Appendix: using Newton Iteration Method to implement square operation
// The square operation can be expressed as Y = x ^ 0.5 = 1/(1/x ^ 0.5); Evaluate 1/x ^ 0.5 first
1/A ^ 0.5,
Let a = 1/x ^ 2; there is an equation Y = A-1/x ^ 2;
Evaluate the exported y' = 2/x ^ 3;
X (n + 1) = x (n)-y (x (n)/Y' (x (n ));
There is an iterative formula x_next = (3-a * x * X) * x * 0.5; // it can be proved that the formula is a Level 2 convergence formula. // The process of the method is omitted from the proof above.


Contact Us

The content source of this page is from Internet, which doesn't represent Alibaba Cloud's opinion; products and services mentioned on that page don't have any relationship with Alibaba Cloud. If the content of the page makes you feel confusing, please write us an email, we will handle the problem within 5 days after receiving your email.

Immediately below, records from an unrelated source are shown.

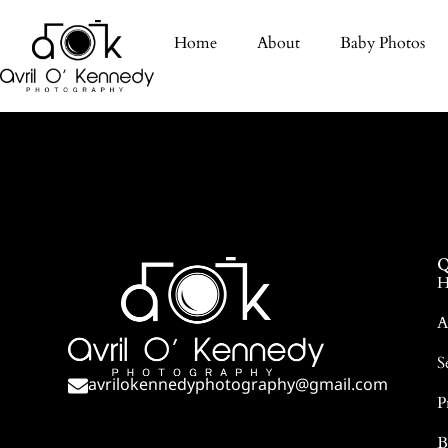
Home
About
Baby Photos
Q
H
A
S
avrilokennedyphotography@gmail.com
P
B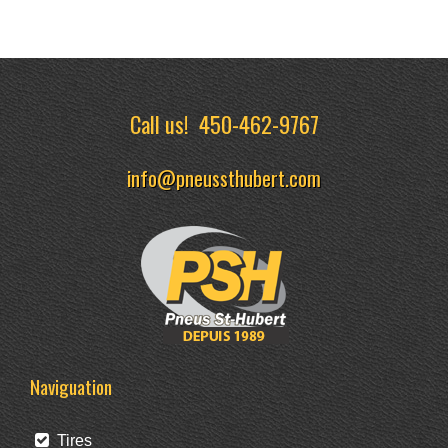
Call us!
450-462-9767
info@pneussthubert.com
Naviguation
Tires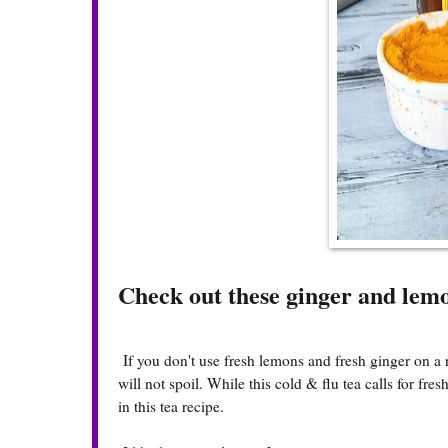
Check out these ginger and lem
If you don't use fresh lemons and fresh ginger on a 
will not spoil. While this cold & flu tea calls for f
in this tea recipe.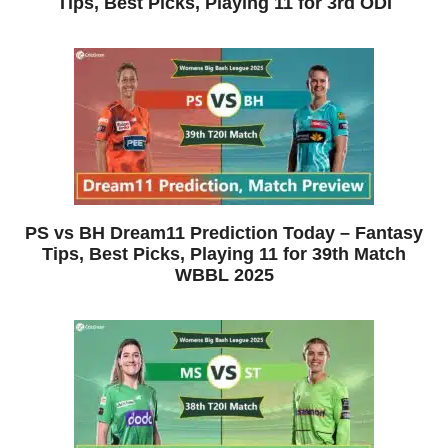
Tips, Best Picks, Playing 11 for 3rd ODI
PS vs BH Dream11 Prediction Today – Fantasy
Tips, Best Picks, Playing 11 for 39th Match
WBBL 2025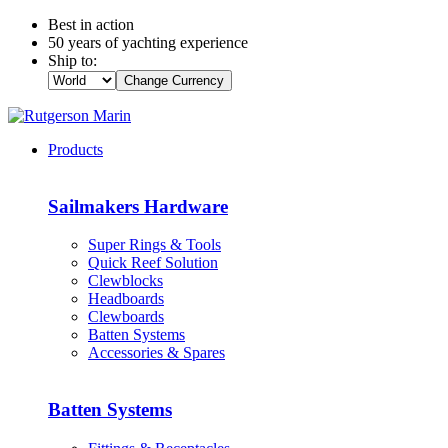
Best in action
50 years of yachting experience
Ship to:
Change Currency
Products
Sailmakers Hardware
Super Rings & Tools
Quick Reef Solution
Clewblocks
Headboards
Clewboards
Batten Systems
Accessories & Spares
Batten Systems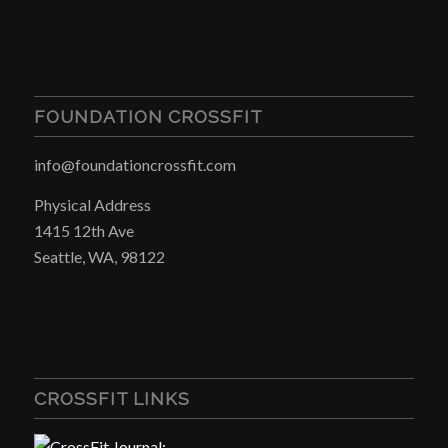
FOUNDATION CROSSFIT
info@foundationcrossfit.com
Physical Address
1415 12th Ave
Seattle, WA, 98122
CROSSFIT LINKS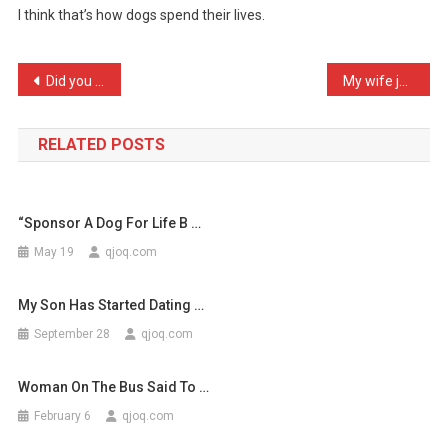
I think that’s how dogs spend their lives.
Ever
Walk
In
Post
Did you hear the story ab …
My wife just called me sp …
A
navigation
Ro
…
RELATED POSTS
“Sponsor A Dog For Life B …
May 19
qjoq.com
My Son Has Started Dating …
September 28
qjoq.com
Woman On The Bus Said To …
February 6
qjoq.com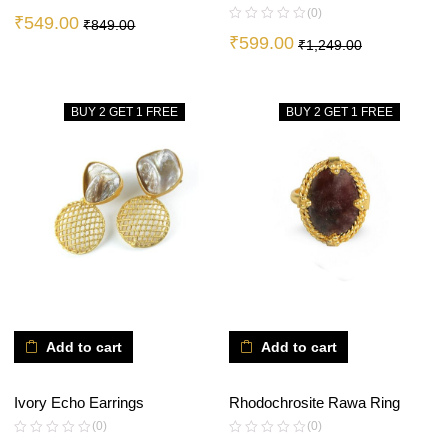
(0)
₹
549.00
₹
849.00
₹
599.00
₹
1,249.00
BUY 2 GET 1 FREE
BUY 2 GET 1 FREE
Add to cart
Add to cart
Ivory Echo Earrings
Rhodochrosite Rawa Ring
(0)
(0)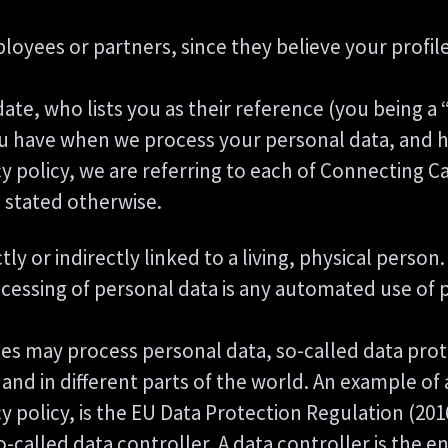
ees or partners, since they believe your profile i
te, who lists you as their reference (you being a 
you have when we process your personal data, and h
y policy, we are referring to each of Connecting 
s stated otherwise.
ctly or indirectly linked to a living, physical pers
ssing of personal data is any automated use of pe
s may process personal data, so-called data prote
 and in different parts of the world. An example of 
cy policy, is the EU Data Protection Regulation (20
called data controller. A data controller is the e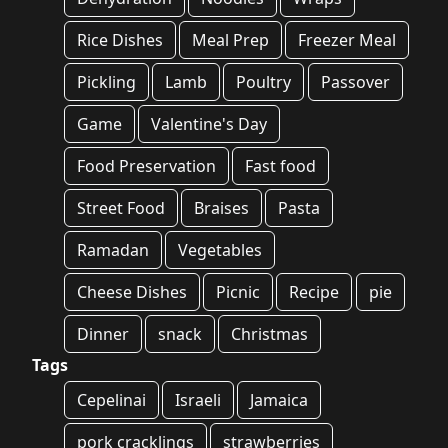
Rice Dishes
Meal Prep
Freezer Meal
Pickling
Lamb
Poultry
Passover
Game
Valentine's Day
Food Preservation
Fast food
Street Food
Braises
Pasta
Ramadan
Vegetables
Cheese Dishes
Picnic
Recipe
pie
Dinner
snack
Christmas
Tags
Cepelinai
Israeli
Jamaica
pork cracklings
strawberries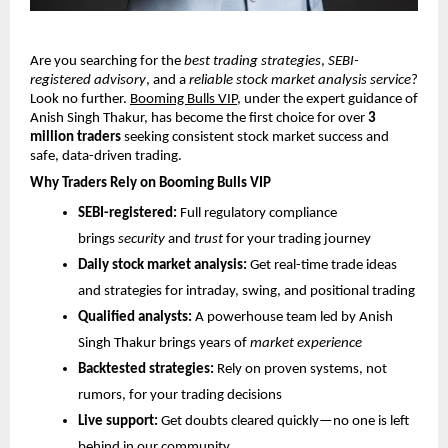
Are you searching for the
best trading strategies
,
SEBI-
registered advisory
, and a
reliable stock market analysis service
?
Look no further.
Booming Bulls VIP
, under the expert guidance of
Anish Singh Thakur, has become the first choice for over
3
million traders
seeking consistent stock market success and
safe, data-driven trading.
Why Traders Rely on Booming Bulls VIP
SEBI-registered:
Full regulatory compliance
brings
security
and
trust
for your trading journey
Daily stock market analysis:
Get real-time trade ideas
and strategies for intraday, swing, and positional trading
Qualified analysts:
A powerhouse team led by Anish
Singh Thakur brings years of
market experience
Backtested strategies:
Rely on proven systems, not
rumors, for your trading decisions
Live support:
Get doubts cleared quickly—no one is left
behind in our community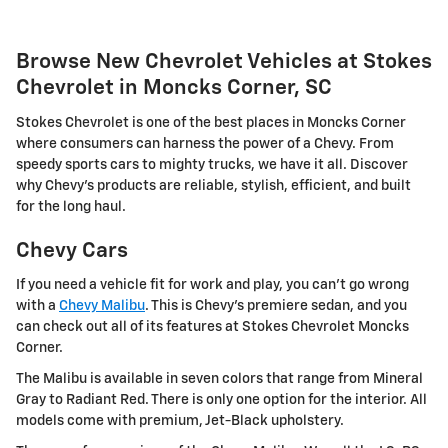
Browse New Chevrolet Vehicles at Stokes
Chevrolet in Moncks Corner, SC
Stokes Chevrolet is one of the best places in Moncks Corner
where consumers can harness the power of a Chevy. From
speedy sports cars to mighty trucks, we have it all. Discover
why Chevy's products are reliable, stylish, efficient, and built
for the long haul.
Chevy Cars
If you need a vehicle fit for work and play, you can't go wrong
with a
Chevy Malibu
. This is Chevy's premiere sedan, and you
can check out all of its features at Stokes Chevrolet Moncks
Corner.
The Malibu is available in seven colors that range from Mineral
Gray to Radiant Red. There is only one option for the interior. All
models come with premium, Jet-Black upholstery.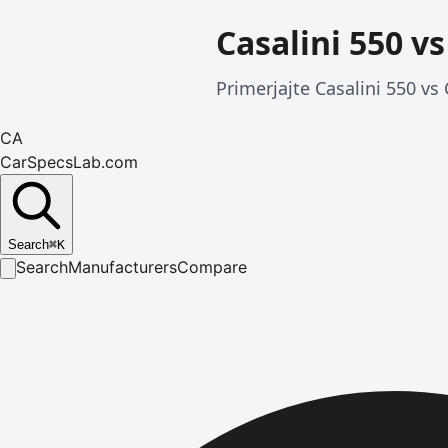
Casalini 550 v
Primerjajte Casalini 550 vs
CA
CarSpecsLab.com
Search
⌘
K
Search
Manufacturers
Compare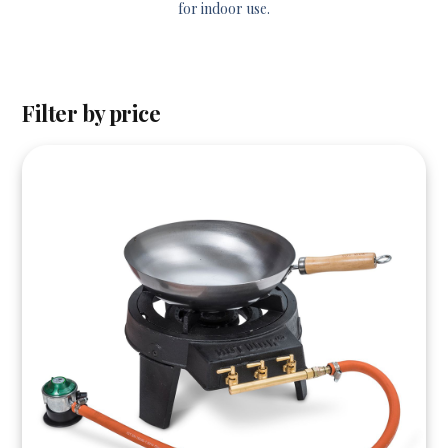
for indoor use.
Filter by price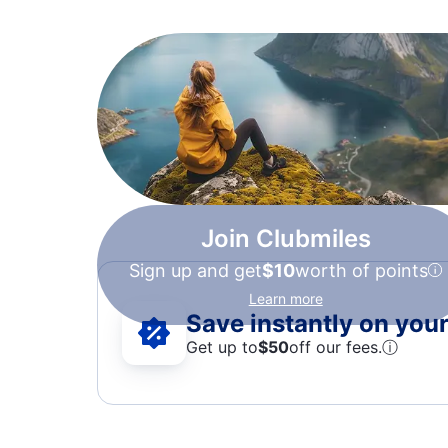
Join Clubmiles
Sign up and get
$10
worth of points
Learn more
Save instantly on your 
Get up to
$50
off our fees.
ⓘ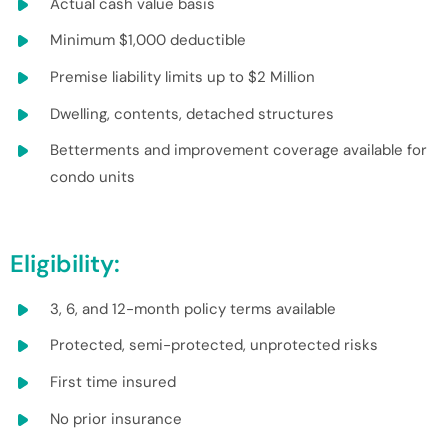
Actual cash value basis
Minimum $1,000 deductible
Premise liability limits up to $2 Million
Dwelling, contents, detached structures
Betterments and improvement coverage available for
condo units
Eligibility:
3, 6, and 12-month policy terms available
Protected, semi-protected, unprotected risks
First time insured
No prior insurance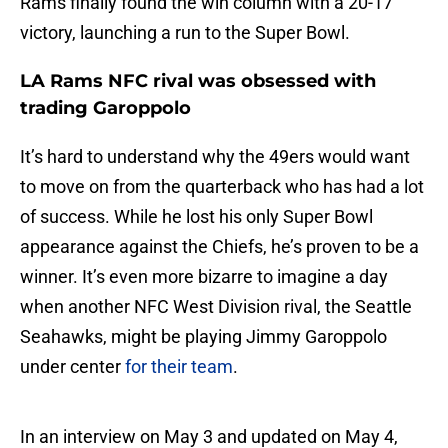
Rams finally found the win column with a 20-17
victory, launching a run to the Super Bowl.
LA Rams NFC rival was obsessed with
trading Garoppolo
It’s hard to understand why the 49ers would want
to move on from the quarterback who has had a lot
of success. While he lost his only Super Bowl
appearance against the Chiefs, he’s proven to be a
winner. It’s even more bizarre to imagine a day
when another NFC West Division rival, the Seattle
Seahawks, might be playing Jimmy Garoppolo
under center
for their team
.
In an interview on May 3 and updated on May 4,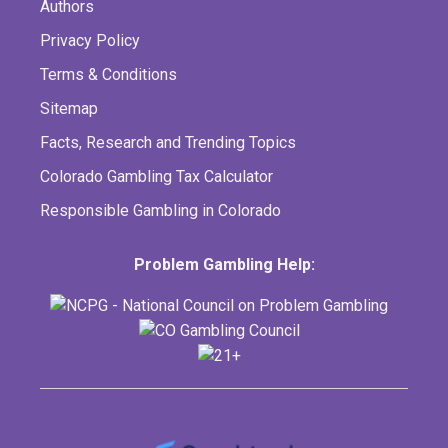
Authors
Privacy Policy
Terms & Conditions
Sitemap
Facts, Research and Trending Topics
Colorado Gambling Tax Calculator
Responsible Gambling in Colorado
Problem Gambling Help: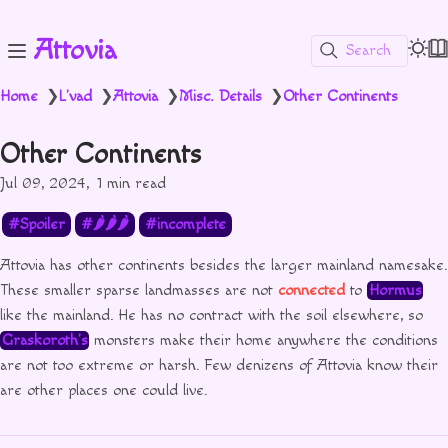
Attovia
Search
Home
L'vad
Attovia
Misc. Details
Other Continents
❯
❯
❯
❯
Other Continents
Jul 09, 2024
1 min read
Spoiler
🌶🌶🌶
incomplete
Attovia has other continents besides the larger mainland namesake.
These smaller sparse landmasses are not
connected
to
Hormus
like the mainland. He has no contract with the soil elsewhere, so
Graskoroth’s
monsters make their home anywhere the conditions
are not too extreme or harsh. Few denizens of Attovia know their
are other places one could live.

If you find any instances of plagiarism from the community, please send an email to: and provide relevant evidence. A staff member will contact you within 5 working days.

A Free Trial That Lets You Build Big!

Start building with 50+ products and up to 12 months usage for Elastic Compute Service

  • Sales Support

    1 on 1 presale consultation

  • After-Sales Support

    24/7 Technical Support 6 Free Tickets per Quarter Faster Response

  • Alibaba Cloud offers highly flexible support services tailored to meet your exact needs.